Umer Rashid

Personal information
- Full name: Umer Bin Abdul Rashid
- Born: 6 February 1976 Southampton, England
- Died: 1 April 2002 (aged 26) Concord Falls, Grenada
- Batting: Left-handed
- Bowling: Slow left-arm orthodox
- Role: All-rounder

Domestic team information
- 1995–1998: Middlesex
- 1999–2001: Sussex

Career statistics
| Competition | First-class | List A |
| Matches | 41 | 71 |
| Runs scored | 1,421 | 594 |
| Batting average | 25.37 | 14.48 |
| 100s/50s | 2/7 | 0/1 |
| Top score | 110 | 82 |
| Balls bowled | 4,216 | 3091 |
| Wickets | 49 | 73 |
| Bowling average | 42.30 | 33.34 |
| 5 wickets in innings | 1 | 1 |
| 10 wickets in match | 0 | 0 |
| Best bowling | 5/103 | 5/24 |
| Catches/stumpings | 12/– | 23/– |
- Source: CricketArchive, 9 October 2022

= Umer Rashid =

English cricketer (1976–2002)

Umer Bin Abdul Rashid (6 February 1976 – 1 April 2002) was an English first-class cricketer who played for Middlesex and Sussex County Cricket Clubs.

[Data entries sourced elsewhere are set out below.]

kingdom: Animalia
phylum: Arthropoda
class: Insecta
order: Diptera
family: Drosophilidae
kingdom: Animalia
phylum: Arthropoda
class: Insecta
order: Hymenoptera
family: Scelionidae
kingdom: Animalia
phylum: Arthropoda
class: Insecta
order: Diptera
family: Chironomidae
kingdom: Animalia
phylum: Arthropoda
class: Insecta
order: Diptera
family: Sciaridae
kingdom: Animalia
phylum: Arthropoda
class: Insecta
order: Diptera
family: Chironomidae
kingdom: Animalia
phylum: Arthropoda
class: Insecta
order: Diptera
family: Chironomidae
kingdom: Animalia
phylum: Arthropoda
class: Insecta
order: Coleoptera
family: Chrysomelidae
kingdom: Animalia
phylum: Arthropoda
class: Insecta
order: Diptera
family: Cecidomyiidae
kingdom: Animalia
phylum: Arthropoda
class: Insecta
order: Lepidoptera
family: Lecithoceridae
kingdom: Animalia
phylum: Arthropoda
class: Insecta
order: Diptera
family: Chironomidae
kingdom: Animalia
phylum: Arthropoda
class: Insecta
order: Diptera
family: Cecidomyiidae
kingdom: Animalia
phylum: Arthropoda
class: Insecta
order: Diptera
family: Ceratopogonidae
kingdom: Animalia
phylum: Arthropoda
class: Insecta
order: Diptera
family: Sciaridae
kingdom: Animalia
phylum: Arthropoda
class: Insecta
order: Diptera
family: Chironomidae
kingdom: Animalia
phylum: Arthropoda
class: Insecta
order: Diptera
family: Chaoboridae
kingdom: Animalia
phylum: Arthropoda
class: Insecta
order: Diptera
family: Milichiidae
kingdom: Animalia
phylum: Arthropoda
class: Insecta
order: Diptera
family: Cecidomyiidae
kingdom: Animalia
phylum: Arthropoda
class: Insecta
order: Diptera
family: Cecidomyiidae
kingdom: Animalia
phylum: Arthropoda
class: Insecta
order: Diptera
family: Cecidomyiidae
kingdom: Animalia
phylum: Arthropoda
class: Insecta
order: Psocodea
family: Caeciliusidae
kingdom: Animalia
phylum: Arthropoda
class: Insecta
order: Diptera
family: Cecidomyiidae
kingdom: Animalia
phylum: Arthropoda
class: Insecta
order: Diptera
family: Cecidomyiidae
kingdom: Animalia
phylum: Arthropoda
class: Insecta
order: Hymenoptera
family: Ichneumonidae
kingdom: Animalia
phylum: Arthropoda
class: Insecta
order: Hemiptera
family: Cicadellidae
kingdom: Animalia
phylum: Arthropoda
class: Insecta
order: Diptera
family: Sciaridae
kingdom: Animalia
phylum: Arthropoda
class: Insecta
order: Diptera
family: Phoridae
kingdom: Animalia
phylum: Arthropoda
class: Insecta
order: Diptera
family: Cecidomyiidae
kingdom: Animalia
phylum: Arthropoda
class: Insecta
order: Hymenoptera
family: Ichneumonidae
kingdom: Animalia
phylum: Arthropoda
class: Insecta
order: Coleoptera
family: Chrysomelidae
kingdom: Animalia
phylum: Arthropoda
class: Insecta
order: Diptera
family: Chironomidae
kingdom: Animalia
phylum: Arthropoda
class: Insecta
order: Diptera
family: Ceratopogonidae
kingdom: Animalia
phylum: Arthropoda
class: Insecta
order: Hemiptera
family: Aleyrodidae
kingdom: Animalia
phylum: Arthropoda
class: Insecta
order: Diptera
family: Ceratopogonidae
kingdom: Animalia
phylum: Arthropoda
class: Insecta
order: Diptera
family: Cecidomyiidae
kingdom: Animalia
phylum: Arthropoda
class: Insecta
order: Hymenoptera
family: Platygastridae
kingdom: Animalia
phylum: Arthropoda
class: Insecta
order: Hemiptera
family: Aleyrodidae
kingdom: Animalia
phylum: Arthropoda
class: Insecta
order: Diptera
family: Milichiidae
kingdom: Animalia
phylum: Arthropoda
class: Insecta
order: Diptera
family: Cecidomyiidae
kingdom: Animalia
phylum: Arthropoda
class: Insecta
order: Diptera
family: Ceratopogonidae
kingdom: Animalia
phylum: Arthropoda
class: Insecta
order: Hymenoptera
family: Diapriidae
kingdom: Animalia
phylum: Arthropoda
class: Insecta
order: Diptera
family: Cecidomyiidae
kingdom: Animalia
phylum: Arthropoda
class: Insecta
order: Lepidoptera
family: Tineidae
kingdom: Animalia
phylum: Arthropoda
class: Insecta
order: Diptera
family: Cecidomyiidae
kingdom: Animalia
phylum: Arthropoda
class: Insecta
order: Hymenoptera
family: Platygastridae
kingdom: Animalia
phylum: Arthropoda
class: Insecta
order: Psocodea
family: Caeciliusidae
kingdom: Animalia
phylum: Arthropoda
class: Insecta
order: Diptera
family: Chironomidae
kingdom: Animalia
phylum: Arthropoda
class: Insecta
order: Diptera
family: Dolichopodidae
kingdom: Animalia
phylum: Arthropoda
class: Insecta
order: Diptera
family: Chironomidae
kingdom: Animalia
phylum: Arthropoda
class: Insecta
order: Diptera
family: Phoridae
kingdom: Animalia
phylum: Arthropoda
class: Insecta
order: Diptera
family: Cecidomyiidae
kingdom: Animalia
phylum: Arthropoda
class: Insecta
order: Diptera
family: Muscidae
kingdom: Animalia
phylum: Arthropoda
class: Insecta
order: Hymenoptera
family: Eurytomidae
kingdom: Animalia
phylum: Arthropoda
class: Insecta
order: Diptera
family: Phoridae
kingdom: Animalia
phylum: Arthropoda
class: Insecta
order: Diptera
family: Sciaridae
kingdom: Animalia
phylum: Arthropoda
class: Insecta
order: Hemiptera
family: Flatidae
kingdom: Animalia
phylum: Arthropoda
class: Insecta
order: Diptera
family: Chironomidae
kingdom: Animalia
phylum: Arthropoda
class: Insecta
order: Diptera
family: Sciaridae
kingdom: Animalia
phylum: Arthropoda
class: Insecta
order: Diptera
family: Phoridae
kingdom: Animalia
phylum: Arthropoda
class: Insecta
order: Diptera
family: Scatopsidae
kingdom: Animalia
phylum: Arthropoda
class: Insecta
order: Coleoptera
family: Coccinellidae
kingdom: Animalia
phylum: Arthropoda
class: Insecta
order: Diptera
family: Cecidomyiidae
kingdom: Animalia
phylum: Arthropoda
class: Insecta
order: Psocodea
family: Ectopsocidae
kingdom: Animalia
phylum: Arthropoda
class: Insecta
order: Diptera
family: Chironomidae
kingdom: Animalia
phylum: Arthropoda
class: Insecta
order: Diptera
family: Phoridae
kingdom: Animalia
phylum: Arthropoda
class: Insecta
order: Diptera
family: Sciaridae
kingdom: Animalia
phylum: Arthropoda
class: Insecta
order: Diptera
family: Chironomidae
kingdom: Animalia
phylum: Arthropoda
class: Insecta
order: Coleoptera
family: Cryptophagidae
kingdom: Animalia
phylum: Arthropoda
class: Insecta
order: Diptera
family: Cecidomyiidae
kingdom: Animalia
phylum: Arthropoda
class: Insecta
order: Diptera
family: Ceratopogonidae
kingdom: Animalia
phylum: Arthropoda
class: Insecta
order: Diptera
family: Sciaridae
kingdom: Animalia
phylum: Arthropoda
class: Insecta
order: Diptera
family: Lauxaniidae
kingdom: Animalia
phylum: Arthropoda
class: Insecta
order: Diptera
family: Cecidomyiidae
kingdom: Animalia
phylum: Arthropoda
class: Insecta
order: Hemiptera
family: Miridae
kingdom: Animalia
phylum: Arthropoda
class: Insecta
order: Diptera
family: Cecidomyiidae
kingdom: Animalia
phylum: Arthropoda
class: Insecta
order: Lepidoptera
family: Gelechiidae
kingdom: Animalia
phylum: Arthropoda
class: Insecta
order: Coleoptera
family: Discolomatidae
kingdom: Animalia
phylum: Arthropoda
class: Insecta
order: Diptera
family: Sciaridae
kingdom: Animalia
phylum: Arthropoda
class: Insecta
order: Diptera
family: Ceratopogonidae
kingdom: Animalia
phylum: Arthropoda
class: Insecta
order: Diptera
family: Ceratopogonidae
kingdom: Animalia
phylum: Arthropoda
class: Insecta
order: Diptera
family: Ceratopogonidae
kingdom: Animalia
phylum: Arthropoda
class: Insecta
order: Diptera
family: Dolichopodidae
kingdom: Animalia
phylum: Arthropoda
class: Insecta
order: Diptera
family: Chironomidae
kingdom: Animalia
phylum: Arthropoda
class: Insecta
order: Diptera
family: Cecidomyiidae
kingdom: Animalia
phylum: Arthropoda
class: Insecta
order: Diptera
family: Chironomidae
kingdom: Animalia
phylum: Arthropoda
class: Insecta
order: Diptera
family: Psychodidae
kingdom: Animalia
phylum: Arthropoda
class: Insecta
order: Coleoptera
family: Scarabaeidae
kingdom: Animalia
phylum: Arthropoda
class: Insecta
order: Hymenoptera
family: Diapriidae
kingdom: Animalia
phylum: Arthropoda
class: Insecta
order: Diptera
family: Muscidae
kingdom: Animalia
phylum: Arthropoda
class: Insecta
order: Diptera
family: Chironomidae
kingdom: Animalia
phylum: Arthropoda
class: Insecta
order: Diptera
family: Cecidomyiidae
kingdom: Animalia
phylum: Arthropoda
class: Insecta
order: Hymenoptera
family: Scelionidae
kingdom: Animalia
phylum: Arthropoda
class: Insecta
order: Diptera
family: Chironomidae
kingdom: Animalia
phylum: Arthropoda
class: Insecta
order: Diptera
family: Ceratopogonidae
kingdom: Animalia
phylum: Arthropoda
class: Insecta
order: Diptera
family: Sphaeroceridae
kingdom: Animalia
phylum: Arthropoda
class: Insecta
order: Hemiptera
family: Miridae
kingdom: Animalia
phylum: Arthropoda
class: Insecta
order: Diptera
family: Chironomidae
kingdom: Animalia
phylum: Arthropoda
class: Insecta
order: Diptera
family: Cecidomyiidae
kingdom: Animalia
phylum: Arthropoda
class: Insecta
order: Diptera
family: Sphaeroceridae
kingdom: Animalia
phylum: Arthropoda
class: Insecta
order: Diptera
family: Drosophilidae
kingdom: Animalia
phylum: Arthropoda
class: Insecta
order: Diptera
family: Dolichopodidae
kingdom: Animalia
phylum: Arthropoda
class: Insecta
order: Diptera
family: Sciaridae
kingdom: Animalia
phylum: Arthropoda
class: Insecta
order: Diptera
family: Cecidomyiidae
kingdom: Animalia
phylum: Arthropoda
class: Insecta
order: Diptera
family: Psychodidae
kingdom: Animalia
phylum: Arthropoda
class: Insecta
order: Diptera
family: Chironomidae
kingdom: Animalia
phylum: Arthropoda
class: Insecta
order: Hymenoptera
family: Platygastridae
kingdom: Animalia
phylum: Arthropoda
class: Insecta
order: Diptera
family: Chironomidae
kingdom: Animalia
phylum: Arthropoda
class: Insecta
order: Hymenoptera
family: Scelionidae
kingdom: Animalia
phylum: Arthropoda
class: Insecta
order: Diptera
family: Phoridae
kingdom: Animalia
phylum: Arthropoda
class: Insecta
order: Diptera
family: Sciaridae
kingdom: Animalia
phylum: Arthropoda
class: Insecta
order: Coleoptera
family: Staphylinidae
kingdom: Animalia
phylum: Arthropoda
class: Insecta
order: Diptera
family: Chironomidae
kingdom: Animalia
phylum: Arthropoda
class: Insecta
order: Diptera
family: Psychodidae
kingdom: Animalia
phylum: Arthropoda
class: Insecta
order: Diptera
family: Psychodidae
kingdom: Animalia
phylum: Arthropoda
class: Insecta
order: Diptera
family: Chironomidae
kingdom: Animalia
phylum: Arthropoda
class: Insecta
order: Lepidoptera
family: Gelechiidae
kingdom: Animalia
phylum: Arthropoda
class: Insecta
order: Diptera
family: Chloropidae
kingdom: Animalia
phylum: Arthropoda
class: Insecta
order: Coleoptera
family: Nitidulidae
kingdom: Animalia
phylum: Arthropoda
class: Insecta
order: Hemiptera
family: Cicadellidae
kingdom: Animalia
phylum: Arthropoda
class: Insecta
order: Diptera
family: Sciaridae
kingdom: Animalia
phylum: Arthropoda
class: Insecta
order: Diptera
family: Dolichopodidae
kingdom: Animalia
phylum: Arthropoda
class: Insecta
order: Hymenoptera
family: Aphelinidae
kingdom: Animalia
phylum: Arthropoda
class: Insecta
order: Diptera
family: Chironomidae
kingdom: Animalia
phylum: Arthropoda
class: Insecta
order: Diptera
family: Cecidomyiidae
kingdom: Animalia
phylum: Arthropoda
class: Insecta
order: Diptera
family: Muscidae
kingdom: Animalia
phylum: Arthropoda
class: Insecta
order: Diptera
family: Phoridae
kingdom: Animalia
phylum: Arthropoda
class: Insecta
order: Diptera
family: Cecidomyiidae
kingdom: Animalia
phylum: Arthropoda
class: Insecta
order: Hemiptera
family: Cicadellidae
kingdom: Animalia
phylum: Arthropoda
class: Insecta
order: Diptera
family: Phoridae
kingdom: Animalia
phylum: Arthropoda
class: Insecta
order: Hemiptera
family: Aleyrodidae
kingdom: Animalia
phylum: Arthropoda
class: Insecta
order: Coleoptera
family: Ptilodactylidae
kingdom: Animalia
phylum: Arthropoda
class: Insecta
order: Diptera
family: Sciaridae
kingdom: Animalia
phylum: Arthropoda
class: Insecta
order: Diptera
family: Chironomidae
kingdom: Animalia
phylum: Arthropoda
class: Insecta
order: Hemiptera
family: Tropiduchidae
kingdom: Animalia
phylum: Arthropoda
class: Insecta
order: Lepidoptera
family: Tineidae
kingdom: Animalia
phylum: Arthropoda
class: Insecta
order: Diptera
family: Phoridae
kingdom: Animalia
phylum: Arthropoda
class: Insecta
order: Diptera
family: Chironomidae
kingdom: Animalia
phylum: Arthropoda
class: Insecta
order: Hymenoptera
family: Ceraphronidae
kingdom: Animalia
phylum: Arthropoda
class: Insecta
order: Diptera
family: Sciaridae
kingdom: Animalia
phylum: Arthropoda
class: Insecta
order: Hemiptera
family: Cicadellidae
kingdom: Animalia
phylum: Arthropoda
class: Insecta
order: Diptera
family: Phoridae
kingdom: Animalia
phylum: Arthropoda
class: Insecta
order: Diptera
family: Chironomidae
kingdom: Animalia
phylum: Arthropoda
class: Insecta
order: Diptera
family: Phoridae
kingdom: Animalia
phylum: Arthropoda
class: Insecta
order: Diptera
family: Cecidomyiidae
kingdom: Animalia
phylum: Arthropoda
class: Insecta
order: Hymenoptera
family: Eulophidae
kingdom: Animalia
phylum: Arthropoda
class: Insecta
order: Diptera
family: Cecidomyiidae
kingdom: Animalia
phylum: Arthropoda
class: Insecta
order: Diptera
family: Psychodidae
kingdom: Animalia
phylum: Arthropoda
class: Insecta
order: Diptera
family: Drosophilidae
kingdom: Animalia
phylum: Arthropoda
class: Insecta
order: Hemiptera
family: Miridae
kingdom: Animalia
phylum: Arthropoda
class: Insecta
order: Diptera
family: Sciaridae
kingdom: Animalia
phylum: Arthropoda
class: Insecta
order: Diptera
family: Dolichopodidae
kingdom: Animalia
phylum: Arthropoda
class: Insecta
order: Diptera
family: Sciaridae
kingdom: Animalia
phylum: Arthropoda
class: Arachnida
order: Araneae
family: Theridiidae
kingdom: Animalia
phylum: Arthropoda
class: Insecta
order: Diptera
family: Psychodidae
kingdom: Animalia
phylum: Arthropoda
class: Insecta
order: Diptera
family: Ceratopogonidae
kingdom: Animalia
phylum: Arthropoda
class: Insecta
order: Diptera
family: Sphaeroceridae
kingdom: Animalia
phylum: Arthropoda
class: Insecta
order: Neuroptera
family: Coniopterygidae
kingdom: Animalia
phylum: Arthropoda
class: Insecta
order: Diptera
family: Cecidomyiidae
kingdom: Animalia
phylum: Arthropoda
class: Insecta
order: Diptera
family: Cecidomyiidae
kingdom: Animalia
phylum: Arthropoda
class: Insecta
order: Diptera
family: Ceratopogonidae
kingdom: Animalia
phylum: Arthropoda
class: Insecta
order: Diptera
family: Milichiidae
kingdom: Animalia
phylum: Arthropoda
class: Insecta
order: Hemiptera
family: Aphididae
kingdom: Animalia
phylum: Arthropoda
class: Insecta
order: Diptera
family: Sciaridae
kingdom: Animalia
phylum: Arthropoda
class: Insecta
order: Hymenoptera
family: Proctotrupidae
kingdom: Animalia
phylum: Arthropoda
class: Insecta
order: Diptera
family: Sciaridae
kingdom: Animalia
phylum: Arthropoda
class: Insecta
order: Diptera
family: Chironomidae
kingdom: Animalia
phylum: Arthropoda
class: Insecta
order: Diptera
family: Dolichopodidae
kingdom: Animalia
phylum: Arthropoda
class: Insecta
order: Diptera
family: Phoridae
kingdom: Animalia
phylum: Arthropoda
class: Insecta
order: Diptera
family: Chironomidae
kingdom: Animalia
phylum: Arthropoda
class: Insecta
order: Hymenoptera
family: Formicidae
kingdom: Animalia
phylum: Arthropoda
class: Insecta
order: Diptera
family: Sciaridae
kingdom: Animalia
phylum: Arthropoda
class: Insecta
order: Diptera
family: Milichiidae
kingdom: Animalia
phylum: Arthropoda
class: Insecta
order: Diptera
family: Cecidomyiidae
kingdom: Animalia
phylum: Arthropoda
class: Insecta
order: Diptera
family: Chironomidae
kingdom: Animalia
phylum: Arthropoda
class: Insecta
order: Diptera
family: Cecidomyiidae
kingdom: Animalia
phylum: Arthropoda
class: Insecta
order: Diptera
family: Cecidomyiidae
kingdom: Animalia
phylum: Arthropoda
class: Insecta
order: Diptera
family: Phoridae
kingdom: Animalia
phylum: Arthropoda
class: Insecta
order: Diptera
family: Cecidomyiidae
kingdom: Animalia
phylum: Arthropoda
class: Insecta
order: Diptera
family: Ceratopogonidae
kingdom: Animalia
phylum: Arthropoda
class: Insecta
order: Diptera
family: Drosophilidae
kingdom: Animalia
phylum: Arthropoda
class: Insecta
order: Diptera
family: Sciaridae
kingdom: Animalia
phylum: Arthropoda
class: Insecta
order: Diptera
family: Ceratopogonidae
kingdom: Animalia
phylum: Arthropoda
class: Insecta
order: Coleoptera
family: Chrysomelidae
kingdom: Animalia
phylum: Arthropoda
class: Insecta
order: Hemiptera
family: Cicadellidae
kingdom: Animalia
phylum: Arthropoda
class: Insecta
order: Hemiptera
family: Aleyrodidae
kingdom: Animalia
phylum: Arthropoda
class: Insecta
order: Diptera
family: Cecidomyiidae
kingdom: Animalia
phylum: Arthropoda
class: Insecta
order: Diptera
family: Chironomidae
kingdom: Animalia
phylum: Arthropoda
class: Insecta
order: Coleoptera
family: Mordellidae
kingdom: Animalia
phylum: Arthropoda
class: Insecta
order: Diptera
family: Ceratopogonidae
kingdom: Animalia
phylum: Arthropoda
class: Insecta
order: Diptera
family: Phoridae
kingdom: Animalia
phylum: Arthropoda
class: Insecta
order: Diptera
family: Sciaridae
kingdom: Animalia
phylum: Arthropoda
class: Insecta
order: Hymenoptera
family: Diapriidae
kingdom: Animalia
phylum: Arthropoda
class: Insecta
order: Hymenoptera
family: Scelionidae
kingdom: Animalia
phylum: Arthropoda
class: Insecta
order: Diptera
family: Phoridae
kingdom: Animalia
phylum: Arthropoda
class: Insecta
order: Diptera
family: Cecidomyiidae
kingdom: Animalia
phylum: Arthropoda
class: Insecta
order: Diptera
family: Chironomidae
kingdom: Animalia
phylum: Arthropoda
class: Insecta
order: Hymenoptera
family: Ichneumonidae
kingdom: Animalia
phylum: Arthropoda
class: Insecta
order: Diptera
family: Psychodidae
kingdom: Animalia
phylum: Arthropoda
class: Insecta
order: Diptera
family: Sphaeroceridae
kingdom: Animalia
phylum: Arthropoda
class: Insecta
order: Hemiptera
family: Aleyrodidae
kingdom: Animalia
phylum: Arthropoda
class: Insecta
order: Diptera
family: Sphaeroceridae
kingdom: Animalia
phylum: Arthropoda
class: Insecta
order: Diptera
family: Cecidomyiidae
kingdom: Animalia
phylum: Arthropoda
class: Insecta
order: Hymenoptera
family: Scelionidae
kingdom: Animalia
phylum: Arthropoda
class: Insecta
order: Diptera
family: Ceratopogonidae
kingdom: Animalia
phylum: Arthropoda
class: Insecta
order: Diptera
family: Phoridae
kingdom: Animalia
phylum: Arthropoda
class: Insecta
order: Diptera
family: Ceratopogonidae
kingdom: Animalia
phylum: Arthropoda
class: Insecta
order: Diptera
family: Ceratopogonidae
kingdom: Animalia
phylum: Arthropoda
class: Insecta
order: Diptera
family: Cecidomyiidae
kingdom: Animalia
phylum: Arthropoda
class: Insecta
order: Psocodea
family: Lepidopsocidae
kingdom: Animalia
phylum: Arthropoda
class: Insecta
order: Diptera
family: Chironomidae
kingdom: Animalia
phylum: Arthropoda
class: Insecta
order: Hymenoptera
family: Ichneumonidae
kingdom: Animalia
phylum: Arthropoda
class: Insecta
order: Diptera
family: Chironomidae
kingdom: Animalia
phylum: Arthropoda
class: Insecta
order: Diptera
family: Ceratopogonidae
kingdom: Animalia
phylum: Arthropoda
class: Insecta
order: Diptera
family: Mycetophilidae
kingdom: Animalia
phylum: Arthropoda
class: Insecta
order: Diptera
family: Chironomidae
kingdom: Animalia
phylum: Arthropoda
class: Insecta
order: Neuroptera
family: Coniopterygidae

Rashid played as an allrounder who bowled slow left-arm orthodox and batted left-handed. He was a member of the Marcus Trescothick led 1995 Under-19 series against South Africa. In one of the games he struck 64 from number 11 and made 97 not out in another. With the ball he took 10 for 71 in one of the unofficial Test matches played.

His first-class debut came in 1996 for Middlesex before he moved to Sussex in 1999. He made 2 centuries in his career, an innings of 110 against Glamorgan and 106 at Chester-le-Street. His slow left arm bowling gave him 49 first-class wickets and a best of 5 for 103 against Northampton.

In 2002 Sussex travelled to Grenada for a pre-season tournament. He had been swimming at a popular tourist spot Concord Falls when his brother Burhan got into trouble. Rashid drowned attempting to rescue him.